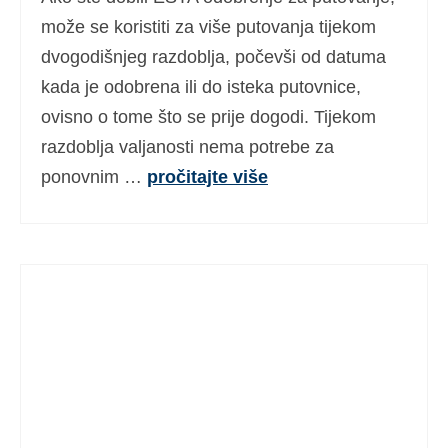
Ελληνικά
(
Grčki
)
može se koristiti za više putovanja tijekom
dvogodišnjeg razdoblja, počevši od datuma
עברית
(
Hebrejski
)
kada je odobrena ili do isteka putovnice,
Magyar
(
Mađarski
)
ovisno o tome što se prije dogodi. Tijekom
razdoblja valjanosti nema potrebe za
Italiano
(
Talijanski
)
ponovnim …
pročitajte više
日本語
(
Japanski
)
한국어
(
Korejski
)
Norsk bokmål
(
Književni norveški
)
Polski
(
Poljski
)
Português
(
Portugalski (Portugal)
)
Slovenčina
(
Slovački
)
Slovenščina
(
Slovenski
)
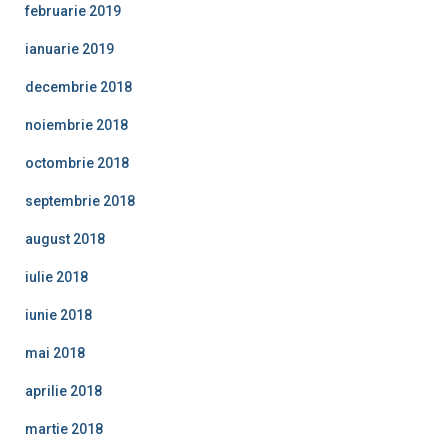
februarie 2019
ianuarie 2019
decembrie 2018
noiembrie 2018
octombrie 2018
septembrie 2018
august 2018
iulie 2018
iunie 2018
mai 2018
aprilie 2018
martie 2018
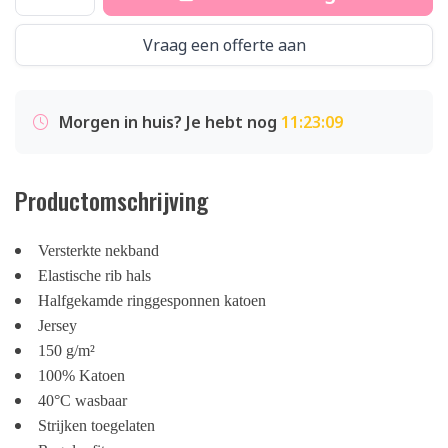
Vraag een offerte aan
Morgen in huis? Je hebt nog
11:23:09
Productomschrijving
Versterkte nekband
Elastische rib hals
Halfgekamde ringgesponnen katoen
Jersey
150 g/m²
100% Katoen
40°C wasbaar
Strijken toegelaten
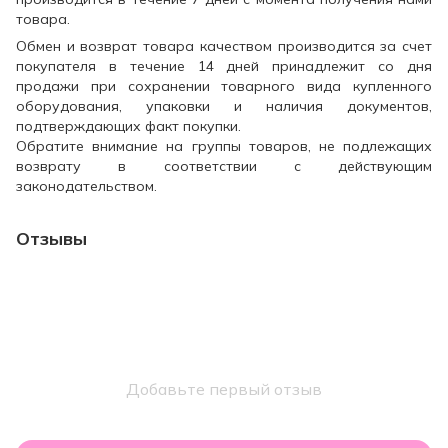
товара.
Обмен и возврат товара качеством производится за счет
покупателя в течение 14 дней принадлежит со дня
продажи при сохранении товарного вида купленного
оборудования, упаковки и наличия документов,
подтверждающих факт покупки.
Обратите внимание на группы товаров, не подлежащих
возврату в соответствии с действующим
законодательством.
Отзывы
Добавьте первый отзыв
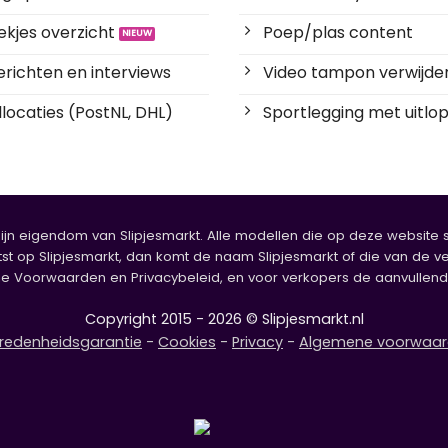
kjes overzicht
Poep/plas content
richten en interviews
Video tampon verwijde
locaties (PostNL, DHL)
Sportlegging met uitlop
zijn eigendom van Slipjesmarkt. Alle modellen die op deze website sta
tst op Slipjesmarkt, dan komt de naam Slipjesmarkt of die van de ve
oorwaarden en Privacybeleid, en voor verkopers de aanvullende b
Copyright 2015 - 2026 © Slipjesmarkt.nl
redenheidsgarantie
-
Cookies
-
Privacy
-
Algemene voorwaa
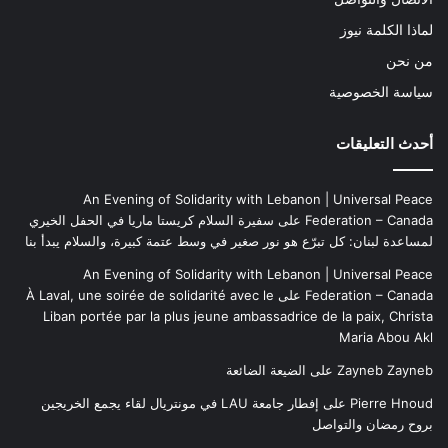
لماذا الكلمة نيوز
من نحن
سياسة الخصوصية
أحدث التعليقات
An Evening of Solidarity with Lebanon | Universal Peace
Federation – Canada
على
سفيرة السلام كريستا ماريا في الحفل الخيري
لمساعدة لبنان: كل تبرّع هو نور صغير في وسط عتمة كبيرة، والسلام يبدأ بنا
An Evening of Solidarity with Lebanon | Universal Peace
Federation – Canada
على
À Laval, une soirée de solidarité avec le
Liban portée par la plus jeune ambassadrice de la paix, Christa
Maria Abou Akl
Zayneb Zayneb
على
الضيعة الضائعة
Pierre Hnoud
على
إفطار جامعة LAU في مونتريال لقاء يجمع الخريجين
بروح رمضان والتواصل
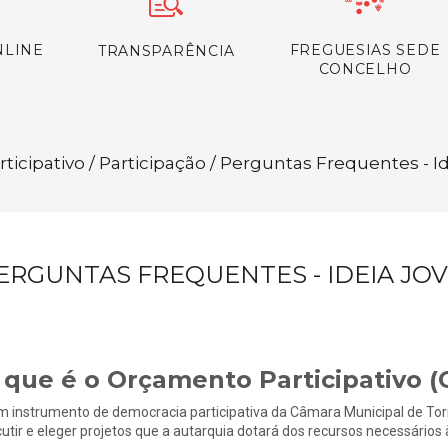
NLINE
FREGUESIAS SEDE
TRANSPARÊNCIA
CONCELHO
ticipativo / Participação / Perguntas Frequentes - 
ERGUNTAS FREQUENTES - IDEIA JO
 que é o Orçamento Participativo (
m instrumento de democracia participativa da Câmara Municipal de Tor
cutir e eleger projetos que a autarquia dotará dos recursos necessário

· · · ·

ASSIGNED TASK: No pictures belong in the copy. Repeat the listing above exactly.

ANSWER FOR THE TASK:
Ελληνικά
(
Grčki
)
može se koristiti za više putovanja tijekom
dvogodišnjeg razdoblja, počevši od datuma
עברית
(
Hebrejski
)
kada je odobrena ili do isteka putovnice,
Magyar
(
Mađarski
)
ovisno o tome što se prije dogodi. Tijekom
razdoblja valjanosti nema potrebe za
Italiano
(
Talijanski
)
ponovnim …
pročitajte više
日本語
(
Japanski
)
한국어
(
Korejski
)
Norsk bokmål
(
Književni norveški
)
Polski
(
Poljski
)
Português
(
Portugalski (Portugal)
)
Slovenčina
(
Slovački
)
Slovenščina
(
Slovenski
)
februarie 2019
ianuarie 2019
decembrie 2018
noiembrie 2018
octombrie 2018
septembrie 2018
august 2018
iulie 2018
iunie 2018
mai 2018
aprilie 2018
martie 2018
Vraag een offerte aan
Morgen in huis? Je hebt nog
11:23:09
Productomschrijving
Versterkte nekband
Elastische rib hals
Halfgekamde ringgesponnen katoen
Jersey
150 g/m²
100% Katoen
40°C wasbaar
Strijken toegelaten
товара.
Обмен и возврат товара качеством производится за счет
покупателя в течение 14 дней принадлежит со дня
продажи при сохранении товарного вида купленного
оборудования, упаковки и наличия документов,
подтверждающих факт покупки.
Обратите внимание на группы товаров, не подлежащих
возврату в соответствии с действующим
законодательством.
Отзывы
Добавьте первый отзыв
kjes overzicht
Poep/plas content
richten en interviews
Video tampon verwijde
locaties (PostNL, DHL)
Sportlegging met uitlop
zijn eigendom van Slipjesmarkt. Alle modellen die op deze website sta
tst op Slipjesmarkt, dan komt de naam Slipjesmarkt of die van de ve
oorwaarden en Privacybeleid, en voor verkopers de aanvullende b
Copyright 2015 - 2026 © Slipjesmarkt.nl
redenheidsgarantie
-
Cookies
-
Privacy
-
Algemene voorwaa
لماذا الكلمة نيوز
من نحن
سياسة الخصوصية
أحدث التعليقات
An Evening of Solidarity with Lebanon | Universal Peace
Federation – Canada
على
سفيرة السلام كريستا ماريا في الحفل الخيري
لمساعدة لبنان: كل تبرّع هو نور صغير في وسط عتمة كبيرة، والسلام يبدأ بنا
An Evening of Solidarity with Lebanon | Universal Peace
Federation – Canada
على
À Laval, une soirée de solidarité avec le
Liban portée par la plus jeune ambassadrice de la paix, Christa
Maria Abou Akl
Zayneb Zayneb
على
الضيعة الضائعة
Pierre Hnoud
على
إفطار جامعة LAU في مونتريال لقاء يجمع الخريجين
بروح رمضان والتواصل
NLINE
FREGUESIAS SEDE
TRANSPARÊNCIA
CONCELHO
ticipativo / Participação / Perguntas Frequentes - 
ERGUNTAS FREQUENTES - IDEIA JO
 que é o Orçamento Participativo (
m instrumento de democracia participativa da Câmara Municipal de Tor
cutir e eleger projetos que a autarquia dotará dos recursos necessário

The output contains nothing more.